Saved data entries
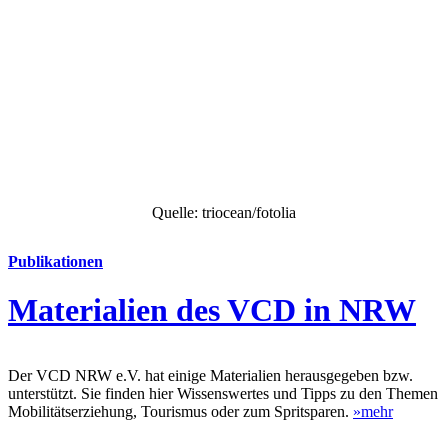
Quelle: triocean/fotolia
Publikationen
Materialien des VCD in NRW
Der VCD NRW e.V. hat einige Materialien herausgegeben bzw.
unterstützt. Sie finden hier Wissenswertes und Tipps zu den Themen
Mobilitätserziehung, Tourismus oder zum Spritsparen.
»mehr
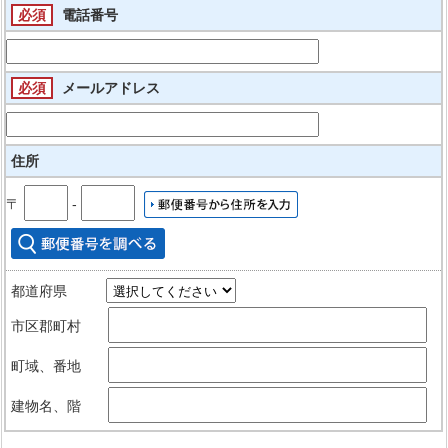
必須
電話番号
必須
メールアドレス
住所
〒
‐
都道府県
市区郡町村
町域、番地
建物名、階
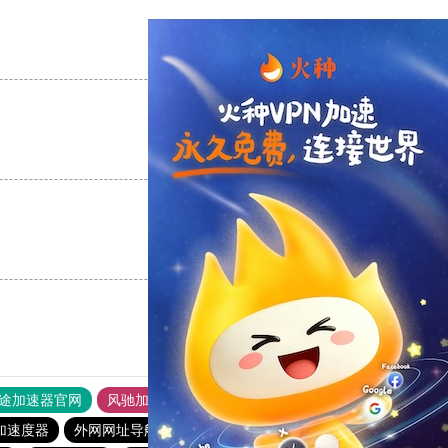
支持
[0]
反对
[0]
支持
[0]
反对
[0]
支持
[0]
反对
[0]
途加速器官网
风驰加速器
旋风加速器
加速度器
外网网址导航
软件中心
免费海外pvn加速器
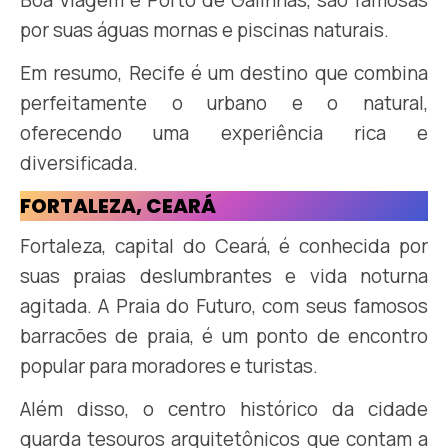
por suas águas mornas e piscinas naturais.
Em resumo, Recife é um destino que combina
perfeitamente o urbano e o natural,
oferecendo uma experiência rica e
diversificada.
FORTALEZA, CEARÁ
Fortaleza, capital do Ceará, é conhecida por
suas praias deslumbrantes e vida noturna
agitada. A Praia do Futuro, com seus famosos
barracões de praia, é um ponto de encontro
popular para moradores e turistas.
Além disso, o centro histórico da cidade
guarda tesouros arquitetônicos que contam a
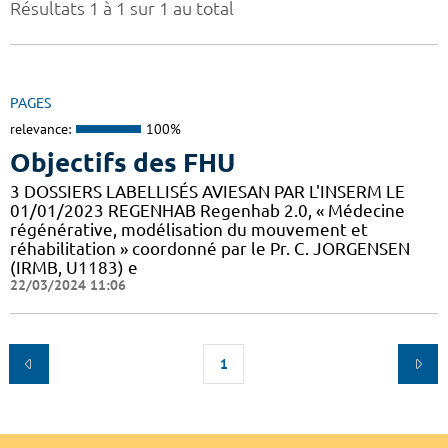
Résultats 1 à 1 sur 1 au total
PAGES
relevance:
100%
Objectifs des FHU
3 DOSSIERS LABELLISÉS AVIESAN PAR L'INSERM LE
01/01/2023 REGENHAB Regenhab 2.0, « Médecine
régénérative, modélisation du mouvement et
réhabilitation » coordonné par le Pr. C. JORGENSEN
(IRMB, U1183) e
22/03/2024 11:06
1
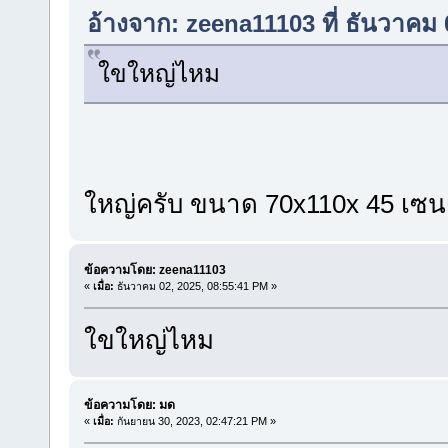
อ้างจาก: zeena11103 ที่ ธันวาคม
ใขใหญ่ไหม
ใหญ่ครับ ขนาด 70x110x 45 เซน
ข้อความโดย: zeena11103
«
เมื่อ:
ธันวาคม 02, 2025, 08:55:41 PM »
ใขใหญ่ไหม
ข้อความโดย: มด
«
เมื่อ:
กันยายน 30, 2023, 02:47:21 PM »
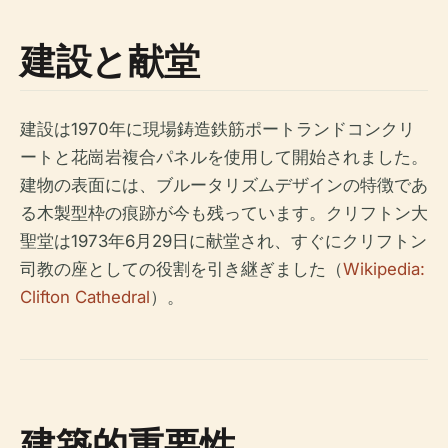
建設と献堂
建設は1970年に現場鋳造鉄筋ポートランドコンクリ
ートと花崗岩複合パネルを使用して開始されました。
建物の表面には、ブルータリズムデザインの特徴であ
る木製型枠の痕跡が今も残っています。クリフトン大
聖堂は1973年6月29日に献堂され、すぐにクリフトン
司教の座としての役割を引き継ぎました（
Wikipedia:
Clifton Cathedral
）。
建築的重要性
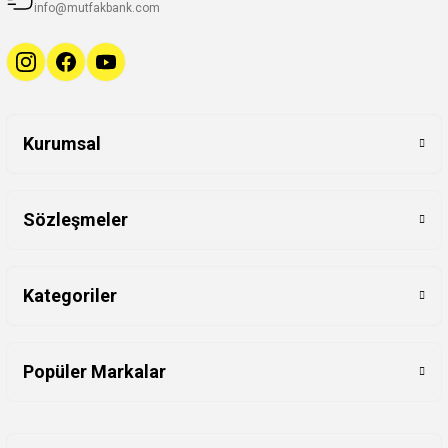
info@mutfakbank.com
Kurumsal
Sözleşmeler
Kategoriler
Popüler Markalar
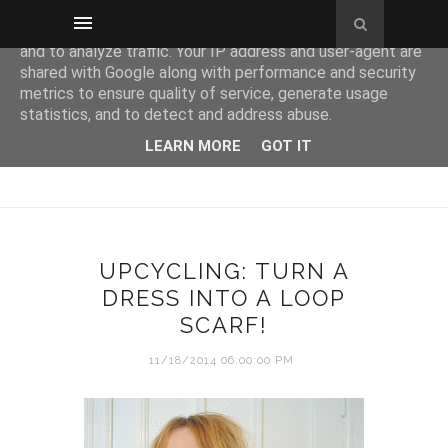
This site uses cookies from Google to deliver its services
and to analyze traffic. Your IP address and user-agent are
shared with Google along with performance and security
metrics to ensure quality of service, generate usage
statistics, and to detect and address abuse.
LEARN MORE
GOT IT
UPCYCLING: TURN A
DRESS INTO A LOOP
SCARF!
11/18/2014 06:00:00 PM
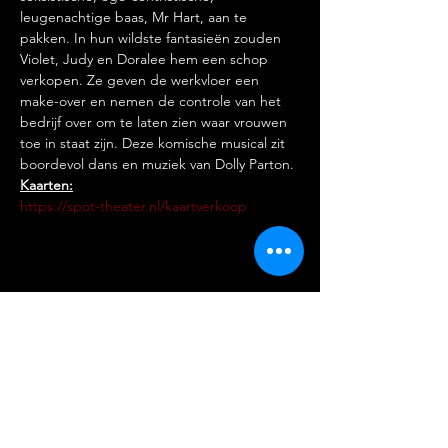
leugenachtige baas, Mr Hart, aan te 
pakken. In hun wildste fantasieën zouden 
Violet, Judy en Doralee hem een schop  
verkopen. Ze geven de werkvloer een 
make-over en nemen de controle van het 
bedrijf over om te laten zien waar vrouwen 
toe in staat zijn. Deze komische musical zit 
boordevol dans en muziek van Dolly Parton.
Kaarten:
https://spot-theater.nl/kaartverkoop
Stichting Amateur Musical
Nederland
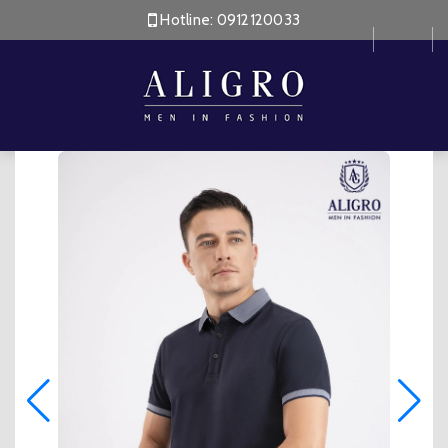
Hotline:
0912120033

■ **DIRECTIVE**:
Convert the text of the listing above into a JSON list of strings, one string per line, skipping blank lines. Leave the pictures out of the answer.

■ **YOUR SOLUTION**:
[
  "Quelle: triocean/fotolia",
  "Publikationen",
  "Materialien des VCD in NRW",
  "Der VCD NRW e.V. hat einige Materialien herausgegeben bzw.",
  "unterstützt. Sie finden hier Wissenswertes und Tipps zu den Themen",
  "Mobilitätserziehung, Tourismus oder zum Spritsparen.",
  "»mehr",
  "必須",
  "電話番号",
  "必須",
  "メールアドレス",
  "住所",
  "〒",
  "‐",
  "都道府県",
  "市区郡町村",
  "町域、番地",
  "建物名、階",
  "支持",
  "[0]",
  "反对",
  "[0]",
  "支持",
  "[0]",
  "反对",
  "[0]",
  "支持",
  "[0]",
  "反对",
  "[0]",
  "途加速器官网",
  "风驰加速器",
  "旋风加速器",
  "加速度器",
  "外网网址导航",
  "软件中心",
  "免费海外pvn加速器",
  "por suas águas mornas e piscinas naturais.",
  "Em resumo, Recife é um destino que combina",
  "perfeitamente o urbano e o natural,",
  "oferecendo uma experiência rica e",
  "diversificada.",
  "FORTALEZA, CEARÁ",
  "Fortaleza, capital do Ceará, é conhecida por",
  "suas praias deslumbrantes e vida noturna",
  "agitada. A Praia do Futuro, com seus famosos",
  "barracões de praia, é um ponto de encontro",
  "popular para moradores e turistas.",
  "Além disso, o centro histórico da cidade",
  "guarda tesouros arquitetônicos que contam a",
  "Résultats 1 à 1 sur 1 au total",
  "PAGES",
  "relevance:",
  "100%",
  "Objectifs des FHU",
  "3 DOSSIERS LABELLISÉS AVIESAN PAR L'INSERM LE",
  "01/01/2023 REGENHAB Regenhab 2.0, « Médecine",
  "régénérative, modélisation du mouvement et",
  "réhabilitation » coordonné par le Pr. C. JORGENSEN",
  "(IRMB, U1183) e",
  "22/03/2024 11:06",
  "1",
  "อ้างจาก: zeena11103 ที่ ธันวาคม",
  "ใขใหญ่ไหม",
  "ใหญ่ครับ ขนาด 70x110x 45 เซน",
  "ข้อความโดย: zeena11103",
  "«",
  "เมื่อ:",
  "ธันวาคม 02, 2025, 08:55:41 PM »",
  "ใขใหญ่ไหม",
  "ข้อความโดย: มด",
  "«",
  "เมื่อ:",
  "กันยายน 30, 2023, 02:47:21 PM »",
  "建設と献堂",
  "建設は1970年に現場鋳造鉄筋ポートランドコンクリ",
  "ートと花崗岩複合パネルを使用して開始されました。",
  "建物の表面には、ブルータリズムデザインの特徴であ",
  "る木製型枠の痕跡が今も残っています。クリフトン大",
  "聖堂は1973年6月29日に献堂され、すぐにクリフトン",
  "司教の座としての役割を引き継ぎました（",
  "Wikipedia:",
  "Clifton Cathedral",
  "）。",
  "建築的重要性",
  "info@mutfakbank.com",
  "Kurumsal",
  "Sözleşmeler",
  "Kategoriler",
  "Popüler Markalar",
  "This site uses cookies from Google to deliver its services",
  "and to analyze traffic. Your IP address and user-agent are",
  "shared with Google along with performance and security",
  "metrics to ensure quality of service, generate usage",
  "statistics, and to detect and address abuse.",
  "LEARN MORE",
  "GOT IT",
  "UPCYCLING: TURN A",
  "DRESS INTO A LOOP",
  "SCARF!",
  "11/18/2014 06:00:00 PM",
  "leugenachtige baas, Mr Hart, aan te ",
  "pakken. In hun wildste fantasieën zouden ",
  "Violet, Judy en Doralee hem een schop  ",
  "verkopen. Ze geven de werkvloer een ",
  "make-over en nemen de controle van het ",
  "bedrijf over om te laten zien waar vrouwen ",
  "toe in staat zijn. Deze komische musical zit ",
  "boordevol dans en muziek van Dolly Parton.",
  "Kaarten:",
  "https://spot-theater.nl/kaartverkoop",
  "Stichting Amateur Musical",
  "Nederland",
  "Hotline:",
  "0912120033"
]